Hunt for the word "roten" across the entries below, copying each line that holds it.

>>>

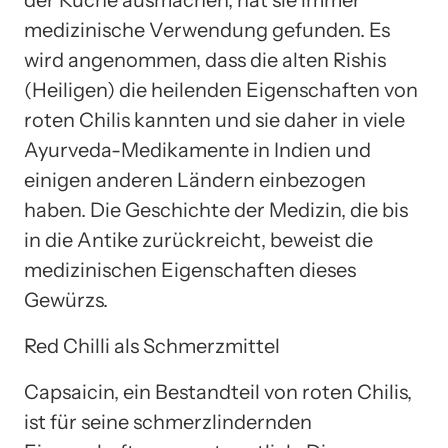
medizinische Verwendung gefunden. Es
wird angenommen, dass die alten Rishis
(Heiligen) die heilenden Eigenschaften von
roten Chilis kannten und sie daher in viele
Ayurveda-Medikamente in Indien und
einigen anderen Ländern einbezogen
haben. Die Geschichte der Medizin, die bis
in die Antike zurückreicht, beweist die
medizinischen Eigenschaften dieses
Gewürzs.
Red Chilli als Schmerzmittel
Capsaicin, ein Bestandteil von roten Chilis,
ist für seine schmerzlindernden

<<<

-- Answer box --
roten Chilis kannten und sie daher in viele
Capsaicin, ein Bestandteil von roten Chilis,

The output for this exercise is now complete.